House Majority Leader Steny Hoyer (D-Md.) said Thursday he believes House leaders can get the votes for President Barack Obama’s health care reform package without changing the abortion language in the Senate bill.

Hoyer was asked about comments from Energy and Commerce Chairman Henry Waxman (D-Calif.) in an Associated Press story that House leaders had decided to press ahead without changing the abortion restrictions. A group of anti-abortion-rights Democrats led by Rep. Bart Stupak (D-Mich.) has been threatening to kill the bill over the issue.

“I don’t know that we’ve made a collective judgment on it, but I think his comments are accurate that we believe it’s not possible to do it through reconciliation,” Hoyer said.

But he contended they could get the votes anyway.

“We’re working at it and I think the answer is yes, I think we can,” he said. “We haven’t yet, but because we don’t have a product yet. We’re not through finally putting the reconciliation package together and until we do that, it’s really unrealistic to ask a Member what you are going to do.”
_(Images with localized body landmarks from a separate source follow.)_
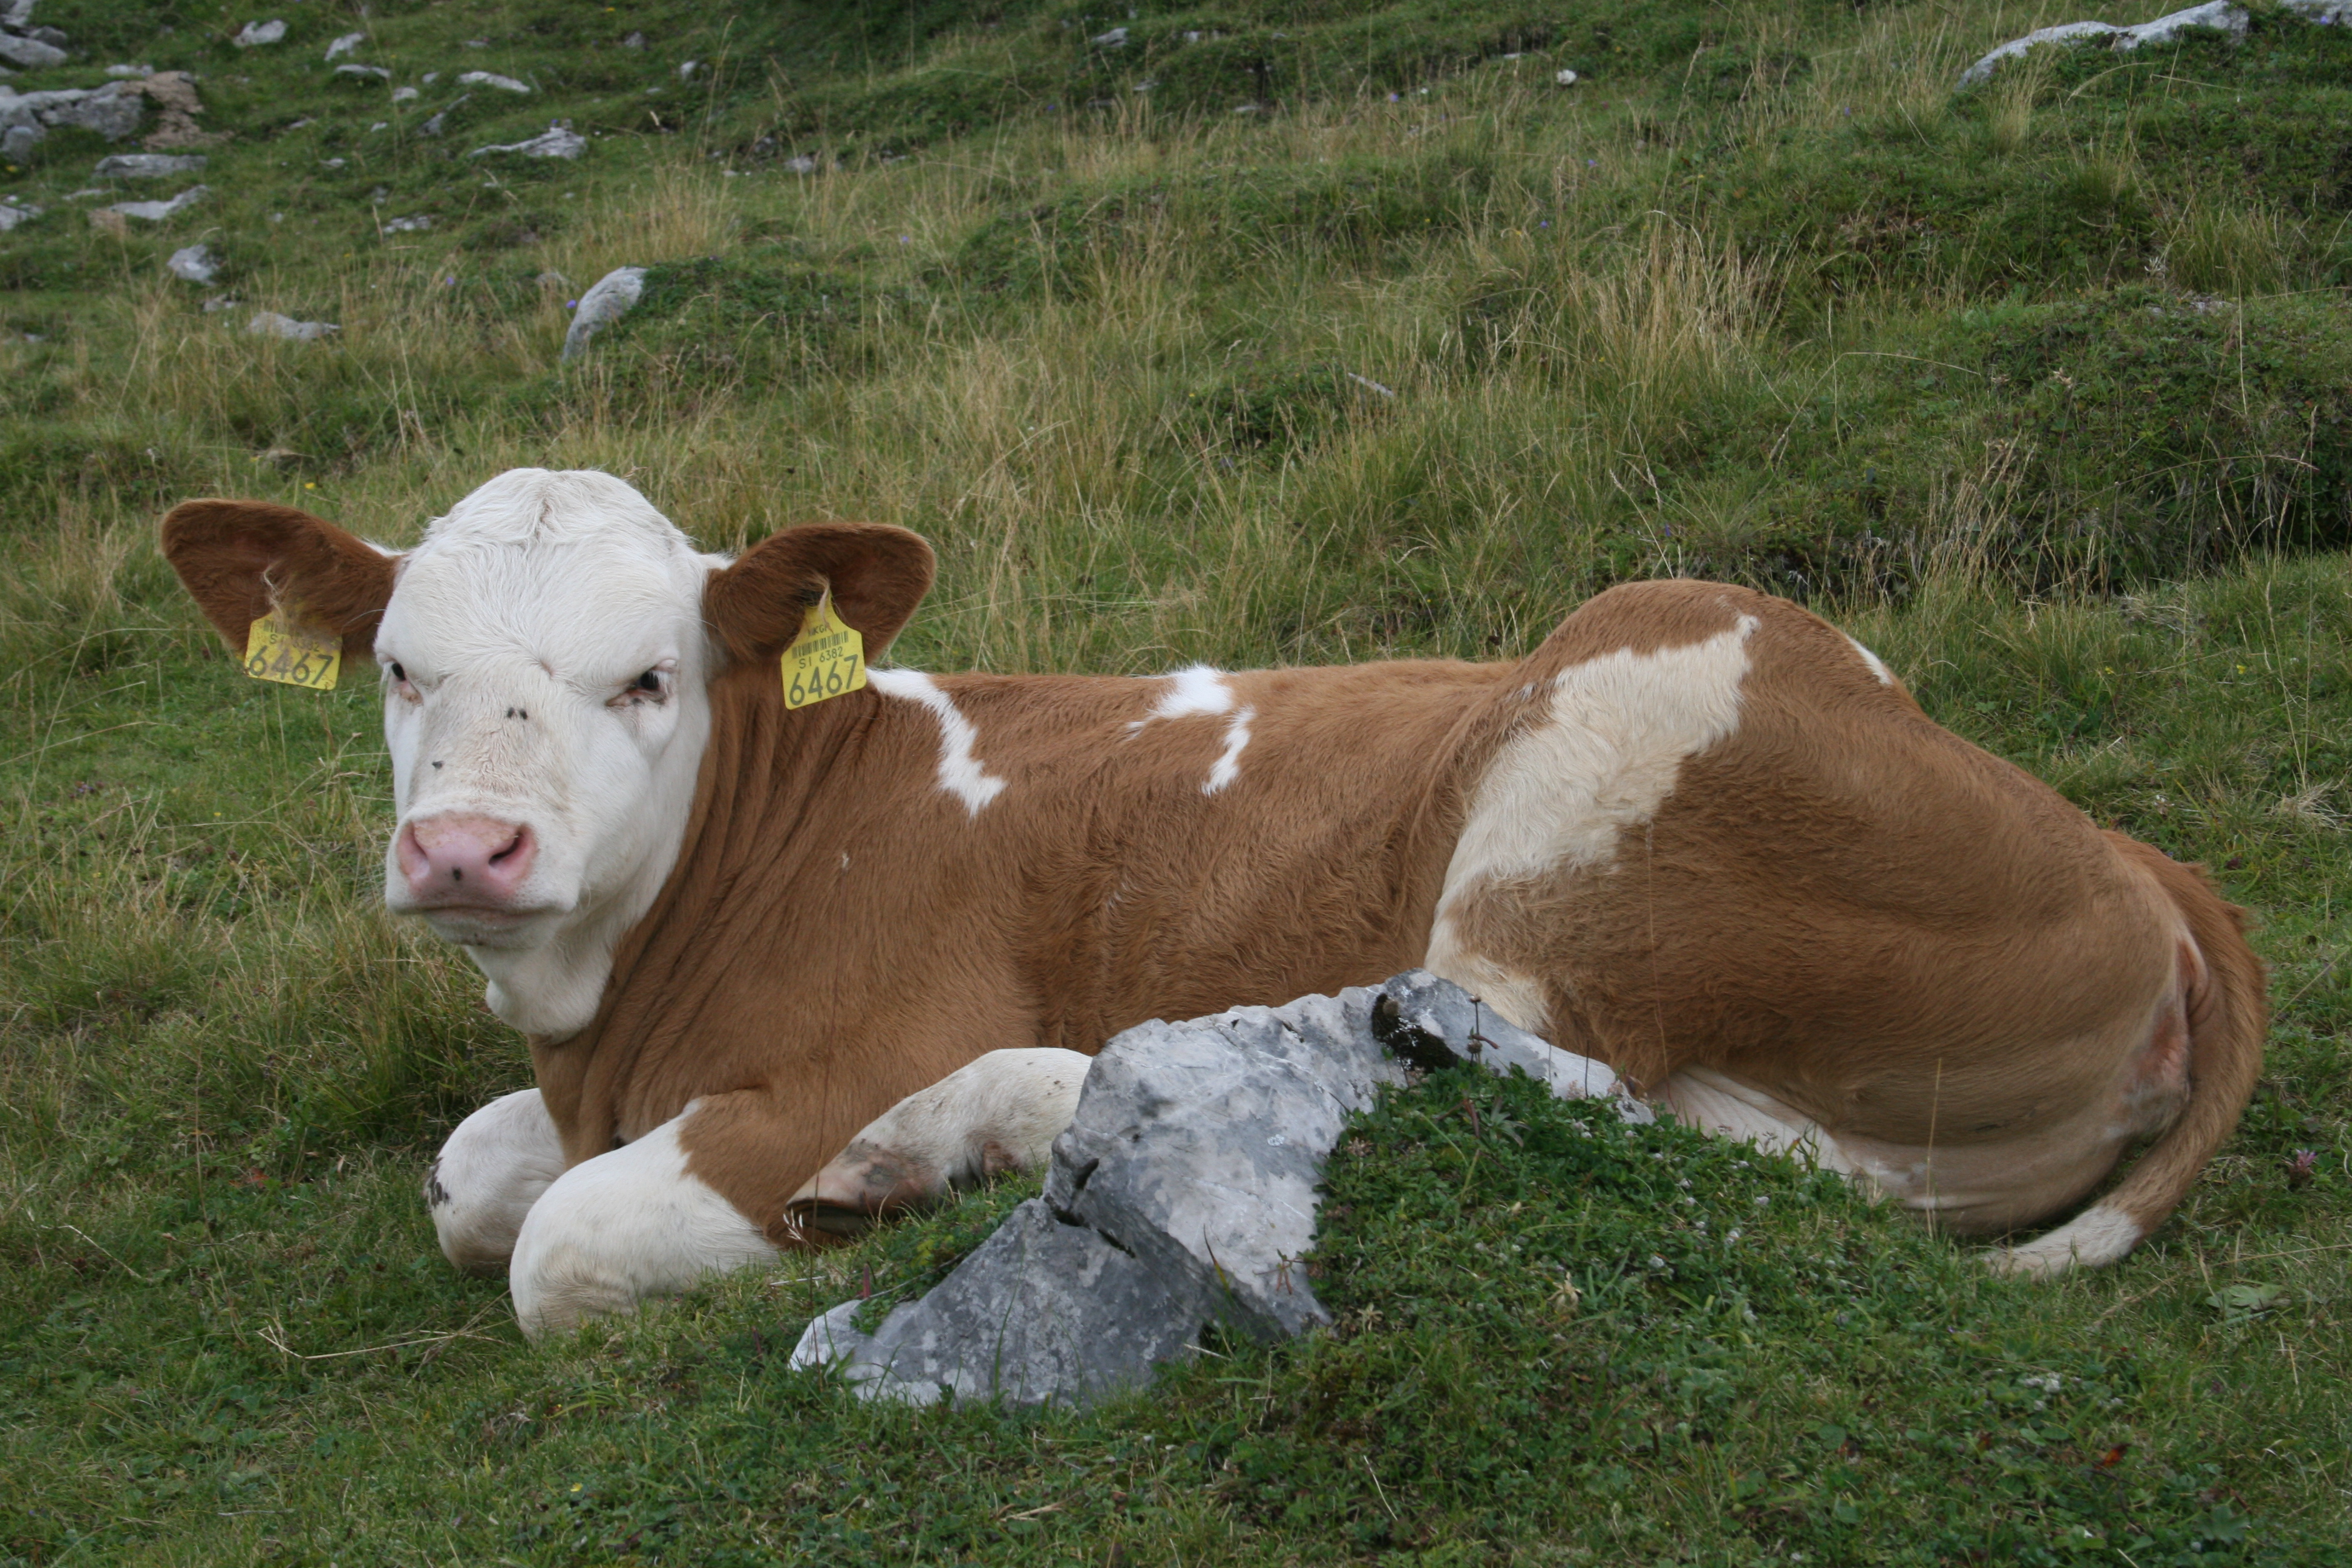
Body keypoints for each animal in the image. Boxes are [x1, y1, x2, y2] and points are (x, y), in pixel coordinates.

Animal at [159, 468, 2266, 1339]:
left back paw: (970, 1131)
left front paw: (859, 1198)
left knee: (1495, 1075)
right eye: (401, 670)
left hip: (1621, 715)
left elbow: (556, 1247)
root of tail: (2147, 863)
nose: (466, 853)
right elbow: (467, 1177)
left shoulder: (808, 1066)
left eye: (647, 679)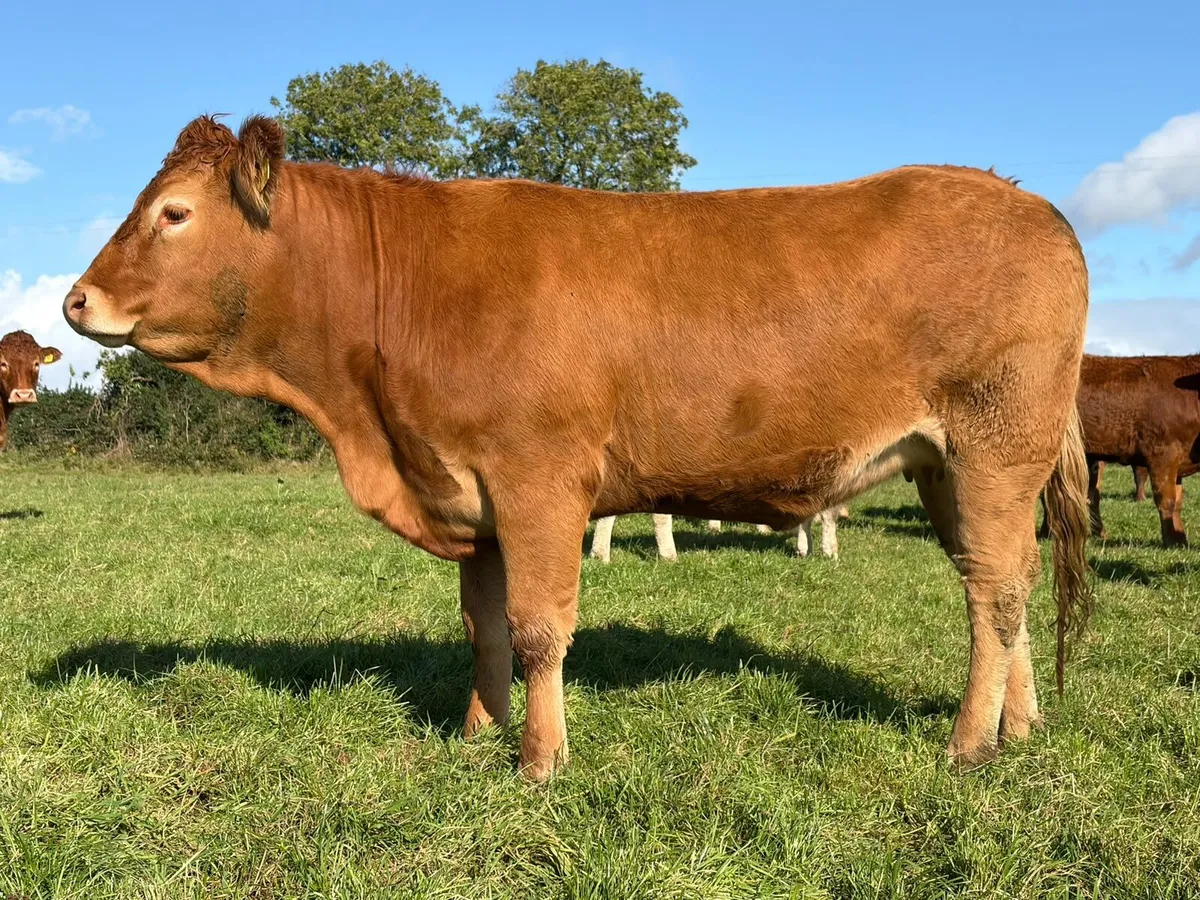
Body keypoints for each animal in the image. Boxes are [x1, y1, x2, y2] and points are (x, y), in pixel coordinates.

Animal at [64, 115, 1092, 779]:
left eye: (174, 213)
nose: (76, 300)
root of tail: (1027, 200)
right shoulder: (469, 491)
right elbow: (483, 625)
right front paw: (477, 733)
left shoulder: (538, 479)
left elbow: (537, 627)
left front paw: (539, 761)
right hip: (951, 467)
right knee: (1005, 582)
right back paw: (1023, 729)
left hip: (994, 445)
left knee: (994, 595)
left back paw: (968, 744)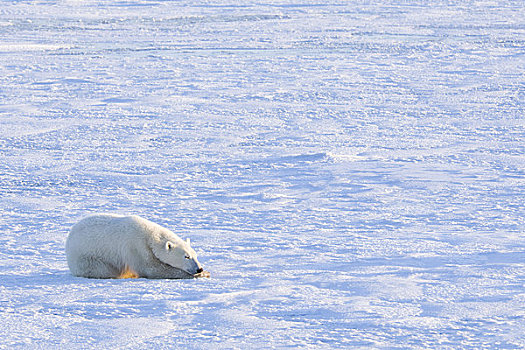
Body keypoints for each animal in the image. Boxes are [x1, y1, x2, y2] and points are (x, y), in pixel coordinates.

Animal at [66, 213, 210, 278]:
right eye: (186, 256)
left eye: (195, 255)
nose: (199, 269)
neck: (150, 235)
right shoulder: (135, 246)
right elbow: (150, 268)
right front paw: (202, 274)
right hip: (87, 257)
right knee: (103, 269)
Speaker Nancy Pelosi (Calif.), Waxman and other top House Democrats have argued vociferously that the Senate compromise language agreed to by pro- and anti-abortion-rights Senate Democrats continues the ban on federal funding of abortions. However, Stupak and the Catholic bishops contend the Senate package is inadequate because it allows women who receive federal subsidies to buy insurance policies covering abortions. The women would have to use their own money to cover the abortion coverage in their insurance and send separate checks to the insurance company to do so.